> TASK DIRECTIONS:
Only one stretch of the data below is wanted: the lines from the one with "Community Center" through the one with "providing pick and", repeated exactly.
*** Opening DATA RECORDS ***
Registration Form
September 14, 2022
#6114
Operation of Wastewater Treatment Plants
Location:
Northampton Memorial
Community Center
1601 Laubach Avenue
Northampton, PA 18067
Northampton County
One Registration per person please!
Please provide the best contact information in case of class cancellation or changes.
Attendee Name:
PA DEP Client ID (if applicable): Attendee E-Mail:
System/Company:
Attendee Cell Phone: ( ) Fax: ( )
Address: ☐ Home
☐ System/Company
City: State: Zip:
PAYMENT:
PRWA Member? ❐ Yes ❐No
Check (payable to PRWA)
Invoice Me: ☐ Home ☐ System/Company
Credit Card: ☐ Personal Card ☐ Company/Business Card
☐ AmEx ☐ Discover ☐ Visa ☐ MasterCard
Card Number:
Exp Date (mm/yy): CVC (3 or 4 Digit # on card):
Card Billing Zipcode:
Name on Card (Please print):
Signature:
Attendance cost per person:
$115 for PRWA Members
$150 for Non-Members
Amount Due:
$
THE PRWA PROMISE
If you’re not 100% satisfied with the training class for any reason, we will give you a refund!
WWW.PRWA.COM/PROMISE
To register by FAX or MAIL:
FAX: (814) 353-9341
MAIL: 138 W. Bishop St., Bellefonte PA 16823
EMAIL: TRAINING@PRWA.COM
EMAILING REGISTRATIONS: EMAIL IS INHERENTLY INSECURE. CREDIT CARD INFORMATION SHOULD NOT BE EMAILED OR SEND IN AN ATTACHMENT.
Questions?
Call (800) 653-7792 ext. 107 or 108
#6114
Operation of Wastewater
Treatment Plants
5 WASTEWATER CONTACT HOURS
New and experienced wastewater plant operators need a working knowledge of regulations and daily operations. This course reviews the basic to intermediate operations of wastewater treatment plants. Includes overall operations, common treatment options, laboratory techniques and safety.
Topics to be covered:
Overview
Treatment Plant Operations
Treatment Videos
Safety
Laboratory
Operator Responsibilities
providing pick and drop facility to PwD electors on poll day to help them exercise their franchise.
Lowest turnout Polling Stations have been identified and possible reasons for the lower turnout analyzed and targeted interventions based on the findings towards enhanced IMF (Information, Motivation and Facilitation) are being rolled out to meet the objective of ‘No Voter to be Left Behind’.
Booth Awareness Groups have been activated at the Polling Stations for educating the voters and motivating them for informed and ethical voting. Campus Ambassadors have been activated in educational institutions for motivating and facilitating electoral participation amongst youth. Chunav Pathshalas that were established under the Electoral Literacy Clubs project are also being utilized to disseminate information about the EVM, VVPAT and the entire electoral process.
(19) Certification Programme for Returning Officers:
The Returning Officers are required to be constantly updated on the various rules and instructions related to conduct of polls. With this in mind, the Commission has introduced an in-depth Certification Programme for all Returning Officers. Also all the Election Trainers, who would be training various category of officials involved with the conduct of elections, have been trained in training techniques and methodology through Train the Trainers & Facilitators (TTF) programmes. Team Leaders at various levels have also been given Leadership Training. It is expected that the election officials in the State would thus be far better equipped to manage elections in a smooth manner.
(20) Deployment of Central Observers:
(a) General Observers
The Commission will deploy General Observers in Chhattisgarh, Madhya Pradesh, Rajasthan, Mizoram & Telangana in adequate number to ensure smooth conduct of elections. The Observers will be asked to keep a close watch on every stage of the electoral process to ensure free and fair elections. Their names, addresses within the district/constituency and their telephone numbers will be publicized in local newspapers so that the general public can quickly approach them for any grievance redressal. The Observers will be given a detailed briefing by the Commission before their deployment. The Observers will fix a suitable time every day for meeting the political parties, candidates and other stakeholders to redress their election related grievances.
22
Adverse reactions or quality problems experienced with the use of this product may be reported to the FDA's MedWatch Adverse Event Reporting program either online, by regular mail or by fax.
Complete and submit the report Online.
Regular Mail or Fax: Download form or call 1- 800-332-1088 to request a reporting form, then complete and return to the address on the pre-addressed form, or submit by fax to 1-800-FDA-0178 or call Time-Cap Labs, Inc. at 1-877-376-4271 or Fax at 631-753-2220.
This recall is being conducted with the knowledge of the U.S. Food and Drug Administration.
*** Closing DATA RECORDS ***
> EXERCISE RESPONSE:
Community Center
1601 Laubach Avenue
Northampton, PA 18067
Northampton County
One Registration per person please!
Please provide the best contact information in case of class cancellation or changes.
Attendee Name:
PA DEP Client ID (if applicable): Attendee E-Mail:
System/Company:
Attendee Cell Phone: ( ) Fax: ( )
Address: ☐ Home
☐ System/Company
City: State: Zip:
PAYMENT:
PRWA Member? ❐ Yes ❐No
Check (payable to PRWA)
Invoice Me: ☐ Home ☐ System/Company
Credit Card: ☐ Personal Card ☐ Company/Business Card
☐ AmEx ☐ Discover ☐ Visa ☐ MasterCard
Card Number:
Exp Date (mm/yy): CVC (3 or 4 Digit # on card):
Card Billing Zipcode:
Name on Card (Please print):
Signature:
Attendance cost per person:
$115 for PRWA Members
$150 for Non-Members
Amount Due:
$
THE PRWA PROMISE
If you’re not 100% satisfied with the training class for any reason, we will give you a refund!
WWW.PRWA.COM/PROMISE
To register by FAX or MAIL:
FAX: (814) 353-9341
MAIL: 138 W. Bishop St., Bellefonte PA 16823
EMAIL: TRAINING@PRWA.COM
EMAILING REGISTRATIONS: EMAIL IS INHERENTLY INSECURE. CREDIT CARD INFORMATION SHOULD NOT BE EMAILED OR SEND IN AN ATTACHMENT.
Questions?
Call (800) 653-7792 ext. 107 or 108
#6114
Operation of Wastewater
Treatment Plants
5 WASTEWATER CONTACT HOURS
New and experienced wastewater plant operators need a working knowledge of regulations and daily operations. This course reviews the basic to intermediate operations of wastewater treatment plants. Includes overall operations, common treatment options, laboratory techniques and safety.
Topics to be covered:
Overview
Treatment Plant Operations
Treatment Videos
Safety
Laboratory
Operator Responsibilities
providing pick and drop facility to PwD electors on poll day to help them exercise their franchise.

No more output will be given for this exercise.